Archivo - Vista de la sede de Telefónica, a 28 de noviembre de 2023, en Madrid (España).

El Gobierno de España da un paso adelante para defender la ‘españolidad’ de Telefónica

El Estado español ha decidido tomar cartas en el asunto para proteger la autonomía y el carácter español de Telefónica, en respuesta a la entrada en el accionariado de Arabia Saudí. La Sociedad Estatal de Participaciones Industriales (SEPI) ha anunciado su entrada en el capital de Telefónica, tomando el control de un 3% de la compañía, según ha comunicado oficialmente el holding público a la CNMV. El paquete adquirido por el grupo estatal está valorado en 698 millones de euros, de acuerdo con la cotización actual de la operadora.

Este movimiento se produce después de que el Consejo de Ministros aprobara en diciembre un movimiento estratégico que autorizaba a SEPI a comprar una participación del 10% de la compañía. El objetivo de esta decisión es proteger a una empresa que el Estado considera estratégica, debido a su vinculación con la seguridad nacional y la defensa. Esto supone el regreso del Estado al accionariado de la teleco un cuarto de siglo después de su total privatización.

El detonante de estos movimientos fue la entrada de Arabia Saudí en Telefónica y su intención de convertirse en el mayor accionista del grupo, anunciada en septiembre. “La entrada de SEPI, accionista con vocación de permanencia, permitirá proporcionar a Telefónica una mayor estabilidad accionarial para la consecución de sus objetivos, contribuyendo a la salvaguarda de las capacidades estratégicas de una compañía estratégica para los intereses nacionales por su liderazgo en el sector de las telecomunicaciones y sus capacidades industriales, determinantes en áreas como la seguridad y la defensa”, explicó el holding público, dependiente del Ministerio de Hacienda.

Saudí Telecom (STC), la operadora controlada por el Estado saudí, mantiene sus planes de alcanzar una participación del 9,9%. Frente a esto, el Gobierno español ha decidido actuar. Actualmente, la teleco saudí posee un paquete directo del 4,9% y derivados financieros por otro 5% adicional que aún debe ejecutar. STC necesita la aprobación del Gobierno si quiere ejercer un control accionarial en Telefónica por encima del 4,9% o, sin superarlo, si pide un asiento en el consejo de administración del grupo español.

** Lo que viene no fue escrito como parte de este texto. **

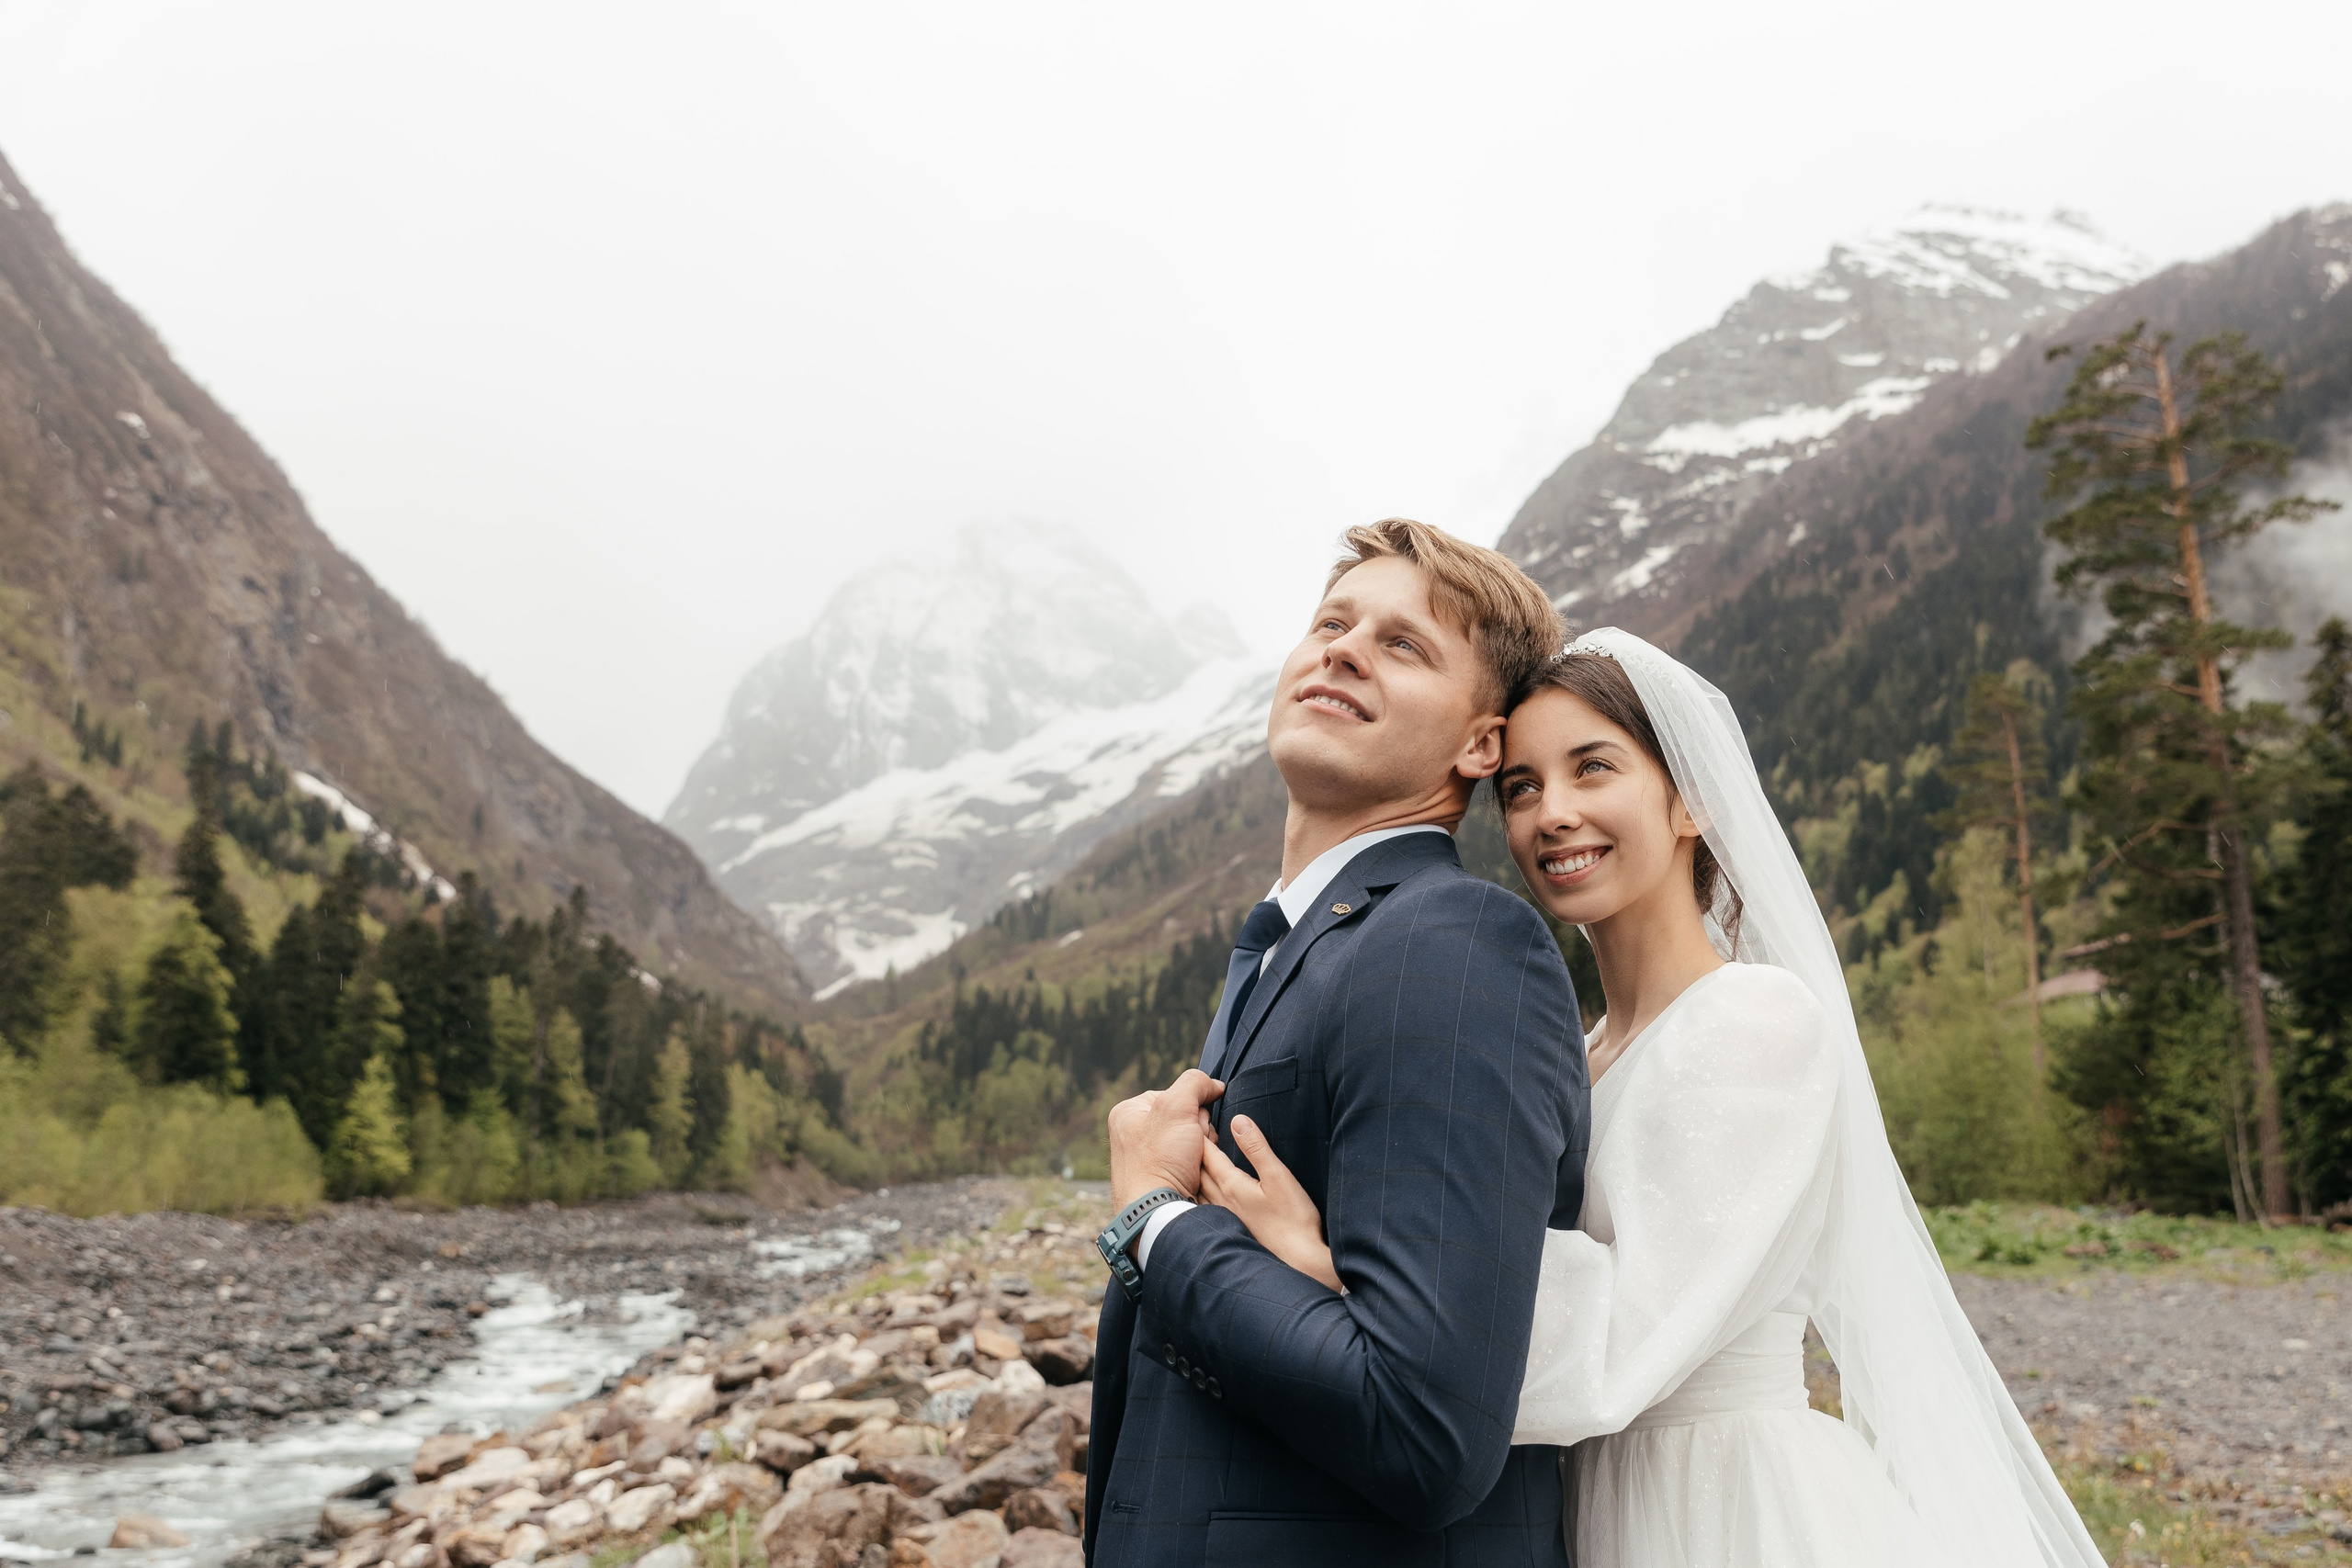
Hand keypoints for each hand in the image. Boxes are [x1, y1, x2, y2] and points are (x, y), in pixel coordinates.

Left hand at [1107, 1068, 1222, 1208]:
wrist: (1157, 1211)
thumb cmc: (1160, 1159)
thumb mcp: (1176, 1108)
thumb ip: (1195, 1084)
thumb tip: (1214, 1084)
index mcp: (1129, 1112)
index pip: (1176, 1095)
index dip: (1192, 1108)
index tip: (1190, 1125)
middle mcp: (1134, 1133)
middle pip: (1186, 1117)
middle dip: (1199, 1130)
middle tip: (1193, 1147)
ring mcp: (1148, 1157)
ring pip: (1193, 1139)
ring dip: (1203, 1148)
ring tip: (1195, 1163)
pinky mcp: (1162, 1177)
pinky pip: (1191, 1162)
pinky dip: (1200, 1166)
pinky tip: (1196, 1174)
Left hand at [1201, 1115, 1341, 1293]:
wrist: (1298, 1263)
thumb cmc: (1293, 1220)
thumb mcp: (1278, 1177)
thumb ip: (1257, 1148)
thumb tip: (1238, 1121)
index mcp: (1230, 1184)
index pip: (1206, 1152)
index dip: (1199, 1132)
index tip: (1196, 1115)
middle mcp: (1219, 1200)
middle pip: (1197, 1168)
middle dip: (1192, 1148)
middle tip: (1190, 1129)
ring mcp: (1221, 1217)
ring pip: (1197, 1187)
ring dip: (1193, 1169)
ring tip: (1192, 1156)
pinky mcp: (1228, 1228)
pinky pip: (1203, 1204)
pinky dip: (1198, 1190)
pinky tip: (1202, 1190)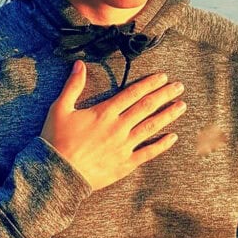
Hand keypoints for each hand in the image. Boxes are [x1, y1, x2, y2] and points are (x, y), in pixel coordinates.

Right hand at [41, 60, 185, 190]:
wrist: (58, 173)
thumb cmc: (56, 140)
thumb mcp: (60, 108)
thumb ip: (73, 86)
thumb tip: (79, 64)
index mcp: (104, 112)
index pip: (132, 93)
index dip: (149, 83)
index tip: (163, 77)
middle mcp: (118, 127)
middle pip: (147, 107)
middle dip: (165, 95)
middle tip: (179, 87)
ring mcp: (124, 146)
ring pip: (151, 127)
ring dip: (168, 115)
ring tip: (181, 106)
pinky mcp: (125, 163)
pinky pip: (148, 152)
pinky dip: (162, 145)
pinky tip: (173, 137)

La entrada de SEPI permitirá reforzar el núcleo de socios españoles en Telefónica, en un intento de blindar el control del grupo. Este núcleo lo conformarán SEPI, BBVA y Caixabank, los dos grandes socios que han aportado estabilidad accionarial a la compañía y que tienen intención de seguir haciéndolo. BBVA posee una participación del 4,87% y Caixabank ha anunciado un recorte de su participación en Telefónica del 3,5 al 2,5%, pero tiene otro 2,5% en manos de Criteria, el brazo inversor de Fundación Caixa.

Este nuevo núcleo duro suma ya una posición conjunta del 13% en el capital de la teleco, superando la eventual participación del 9,9% que alcanzará la saudí STC. Además, el Estado español tiene también una participación del 17% en Caixabank a través del FROB tras la integración de Bankia.

Fuentes oficiales de Telefónica destacan que el interés por la compañía demuestra que es una empresa líder, estratégica y atractiva no sólo en el ámbito de las telecomunicaciones sino también en el desarrollo del conjunto de la nueva era digital, tanto en España como en el plano internacional. En la compañía se asegura que no tienen más información que la hecha pública por SEPI y que seguirán enfocados en la ejecución del Plan Estratégico 2023-2026 para seguir creando valor para los accionistas y procurar el mejor servicio a los clientes.